Information shown.
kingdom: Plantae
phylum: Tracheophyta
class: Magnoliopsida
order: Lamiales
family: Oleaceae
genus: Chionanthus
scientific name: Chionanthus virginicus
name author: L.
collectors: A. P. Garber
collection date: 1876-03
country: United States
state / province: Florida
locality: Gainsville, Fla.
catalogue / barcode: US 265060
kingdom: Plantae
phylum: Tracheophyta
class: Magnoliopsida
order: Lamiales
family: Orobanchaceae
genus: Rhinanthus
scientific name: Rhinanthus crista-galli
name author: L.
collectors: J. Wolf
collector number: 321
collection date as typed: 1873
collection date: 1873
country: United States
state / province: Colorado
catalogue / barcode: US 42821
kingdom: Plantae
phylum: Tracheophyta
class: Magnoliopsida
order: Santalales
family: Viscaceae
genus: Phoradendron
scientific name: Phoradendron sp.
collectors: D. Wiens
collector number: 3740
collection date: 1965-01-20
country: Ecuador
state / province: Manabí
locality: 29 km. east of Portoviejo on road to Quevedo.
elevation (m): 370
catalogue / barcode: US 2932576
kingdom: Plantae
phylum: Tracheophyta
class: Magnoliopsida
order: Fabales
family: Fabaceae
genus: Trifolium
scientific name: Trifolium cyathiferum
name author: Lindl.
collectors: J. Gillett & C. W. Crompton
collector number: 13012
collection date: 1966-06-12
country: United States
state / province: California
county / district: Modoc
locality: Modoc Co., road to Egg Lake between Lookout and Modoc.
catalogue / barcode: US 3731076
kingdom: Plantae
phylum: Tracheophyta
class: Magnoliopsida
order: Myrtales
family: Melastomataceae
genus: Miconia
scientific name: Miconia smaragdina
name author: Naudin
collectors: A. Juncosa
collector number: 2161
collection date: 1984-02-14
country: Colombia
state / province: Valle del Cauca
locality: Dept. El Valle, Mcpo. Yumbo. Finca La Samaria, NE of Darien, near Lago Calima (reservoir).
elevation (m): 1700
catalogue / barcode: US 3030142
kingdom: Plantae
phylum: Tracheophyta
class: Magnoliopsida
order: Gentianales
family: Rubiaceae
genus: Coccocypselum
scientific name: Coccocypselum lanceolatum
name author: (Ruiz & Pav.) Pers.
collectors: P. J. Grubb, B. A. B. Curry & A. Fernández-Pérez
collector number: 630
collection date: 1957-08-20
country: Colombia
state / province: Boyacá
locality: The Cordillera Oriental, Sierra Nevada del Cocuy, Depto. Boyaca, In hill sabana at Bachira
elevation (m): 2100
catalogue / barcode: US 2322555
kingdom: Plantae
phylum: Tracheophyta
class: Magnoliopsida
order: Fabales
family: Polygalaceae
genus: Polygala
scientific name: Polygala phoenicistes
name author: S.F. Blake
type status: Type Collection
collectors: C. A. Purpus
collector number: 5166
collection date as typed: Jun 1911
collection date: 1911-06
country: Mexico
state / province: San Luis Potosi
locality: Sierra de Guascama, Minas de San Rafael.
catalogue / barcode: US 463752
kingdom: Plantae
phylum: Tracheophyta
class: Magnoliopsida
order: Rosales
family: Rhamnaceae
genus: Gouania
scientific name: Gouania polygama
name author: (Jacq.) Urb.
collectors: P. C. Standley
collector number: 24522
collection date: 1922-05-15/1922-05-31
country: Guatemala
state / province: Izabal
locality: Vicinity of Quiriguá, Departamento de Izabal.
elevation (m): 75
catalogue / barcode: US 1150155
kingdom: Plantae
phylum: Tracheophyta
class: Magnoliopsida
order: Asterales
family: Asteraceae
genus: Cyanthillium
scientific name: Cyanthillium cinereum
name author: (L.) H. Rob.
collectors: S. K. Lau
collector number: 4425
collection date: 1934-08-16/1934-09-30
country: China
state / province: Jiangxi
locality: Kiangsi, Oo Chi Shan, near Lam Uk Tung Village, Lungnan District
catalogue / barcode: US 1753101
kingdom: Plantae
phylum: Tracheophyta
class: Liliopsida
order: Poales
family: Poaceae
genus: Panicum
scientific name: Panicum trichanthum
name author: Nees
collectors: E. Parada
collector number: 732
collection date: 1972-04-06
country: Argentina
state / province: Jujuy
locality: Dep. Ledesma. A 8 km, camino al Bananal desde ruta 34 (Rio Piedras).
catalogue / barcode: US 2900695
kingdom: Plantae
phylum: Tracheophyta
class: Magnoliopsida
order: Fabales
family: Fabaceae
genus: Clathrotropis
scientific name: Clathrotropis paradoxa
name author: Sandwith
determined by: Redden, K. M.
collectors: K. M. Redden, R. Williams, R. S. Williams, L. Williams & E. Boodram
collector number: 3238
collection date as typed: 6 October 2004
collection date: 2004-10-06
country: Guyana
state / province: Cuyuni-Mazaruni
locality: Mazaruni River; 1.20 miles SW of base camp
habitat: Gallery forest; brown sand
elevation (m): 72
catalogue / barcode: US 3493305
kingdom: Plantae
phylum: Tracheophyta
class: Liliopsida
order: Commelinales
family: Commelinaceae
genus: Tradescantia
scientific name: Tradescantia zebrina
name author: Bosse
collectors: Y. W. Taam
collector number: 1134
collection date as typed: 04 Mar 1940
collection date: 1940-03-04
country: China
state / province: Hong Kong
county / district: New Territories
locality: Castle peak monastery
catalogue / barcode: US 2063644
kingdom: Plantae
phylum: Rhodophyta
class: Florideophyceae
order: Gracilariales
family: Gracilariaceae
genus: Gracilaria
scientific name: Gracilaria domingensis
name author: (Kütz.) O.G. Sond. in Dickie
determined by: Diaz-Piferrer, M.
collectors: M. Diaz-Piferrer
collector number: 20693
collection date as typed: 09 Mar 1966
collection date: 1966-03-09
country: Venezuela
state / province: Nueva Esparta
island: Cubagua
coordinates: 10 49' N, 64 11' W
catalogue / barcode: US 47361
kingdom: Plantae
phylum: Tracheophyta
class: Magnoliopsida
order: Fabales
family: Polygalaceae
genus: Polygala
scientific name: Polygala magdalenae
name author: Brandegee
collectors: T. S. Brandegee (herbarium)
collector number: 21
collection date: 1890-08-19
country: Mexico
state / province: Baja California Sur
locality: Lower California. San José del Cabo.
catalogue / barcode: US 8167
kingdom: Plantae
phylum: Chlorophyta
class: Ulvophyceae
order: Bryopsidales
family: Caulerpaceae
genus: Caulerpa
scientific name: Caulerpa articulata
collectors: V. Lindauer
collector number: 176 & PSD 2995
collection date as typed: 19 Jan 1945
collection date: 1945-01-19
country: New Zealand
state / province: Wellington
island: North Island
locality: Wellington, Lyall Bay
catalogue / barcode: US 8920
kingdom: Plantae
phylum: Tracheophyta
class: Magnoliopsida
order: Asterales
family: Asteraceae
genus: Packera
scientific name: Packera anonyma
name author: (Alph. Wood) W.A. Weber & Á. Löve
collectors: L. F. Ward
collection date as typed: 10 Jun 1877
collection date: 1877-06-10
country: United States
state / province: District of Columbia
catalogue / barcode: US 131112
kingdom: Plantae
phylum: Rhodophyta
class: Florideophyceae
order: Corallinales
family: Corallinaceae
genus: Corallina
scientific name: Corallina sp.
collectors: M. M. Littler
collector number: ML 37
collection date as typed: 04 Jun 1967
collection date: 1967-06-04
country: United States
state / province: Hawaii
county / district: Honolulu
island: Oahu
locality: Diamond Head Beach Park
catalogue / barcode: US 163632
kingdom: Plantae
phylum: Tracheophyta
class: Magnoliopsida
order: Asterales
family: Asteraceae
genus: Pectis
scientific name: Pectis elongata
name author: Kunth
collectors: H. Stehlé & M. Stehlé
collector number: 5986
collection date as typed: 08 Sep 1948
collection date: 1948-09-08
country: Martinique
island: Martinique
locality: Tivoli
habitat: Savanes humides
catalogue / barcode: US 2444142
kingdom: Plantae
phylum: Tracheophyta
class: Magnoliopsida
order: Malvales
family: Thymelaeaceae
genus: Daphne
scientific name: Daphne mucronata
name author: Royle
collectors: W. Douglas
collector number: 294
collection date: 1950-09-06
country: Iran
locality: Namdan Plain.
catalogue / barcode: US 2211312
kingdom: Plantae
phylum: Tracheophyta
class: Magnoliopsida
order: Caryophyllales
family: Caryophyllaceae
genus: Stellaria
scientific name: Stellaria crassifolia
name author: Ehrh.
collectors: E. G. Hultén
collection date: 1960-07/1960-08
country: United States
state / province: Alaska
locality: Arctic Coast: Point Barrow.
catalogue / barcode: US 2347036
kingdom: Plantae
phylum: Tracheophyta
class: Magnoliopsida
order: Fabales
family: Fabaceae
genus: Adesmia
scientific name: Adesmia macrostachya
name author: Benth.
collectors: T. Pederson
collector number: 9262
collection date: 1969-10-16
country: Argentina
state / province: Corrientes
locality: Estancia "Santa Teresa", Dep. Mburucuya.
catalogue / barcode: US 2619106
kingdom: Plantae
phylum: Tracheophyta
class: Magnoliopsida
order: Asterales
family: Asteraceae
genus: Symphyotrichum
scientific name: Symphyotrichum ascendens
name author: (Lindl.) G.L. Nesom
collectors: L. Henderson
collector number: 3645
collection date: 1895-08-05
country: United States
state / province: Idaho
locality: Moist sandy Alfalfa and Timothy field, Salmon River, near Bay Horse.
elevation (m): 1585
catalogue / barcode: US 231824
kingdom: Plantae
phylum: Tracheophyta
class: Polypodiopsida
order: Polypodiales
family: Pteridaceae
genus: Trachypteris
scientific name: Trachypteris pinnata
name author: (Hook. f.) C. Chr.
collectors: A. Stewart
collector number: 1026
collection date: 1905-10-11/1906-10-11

Task brief. Reproduce the records word for word, from their first line through the line that contains "genus: Phoradendron", including both of those lines.

Exercise answer.
kingdom: Plantae
phylum: Tracheophyta
class: Magnoliopsida
order: Lamiales
family: Oleaceae
genus: Chionanthus
scientific name: Chionanthus virginicus
name author: L.
collectors: A. P. Garber
collection date: 1876-03
country: United States
state / province: Florida
locality: Gainsville, Fla.
catalogue / barcode: US 265060
kingdom: Plantae
phylum: Tracheophyta
class: Magnoliopsida
order: Lamiales
family: Orobanchaceae
genus: Rhinanthus
scientific name: Rhinanthus crista-galli
name author: L.
collectors: J. Wolf
collector number: 321
collection date as typed: 1873
collection date: 1873
country: United States
state / province: Colorado
catalogue / barcode: US 42821
kingdom: Plantae
phylum: Tracheophyta
class: Magnoliopsida
order: Santalales
family: Viscaceae
genus: Phoradendron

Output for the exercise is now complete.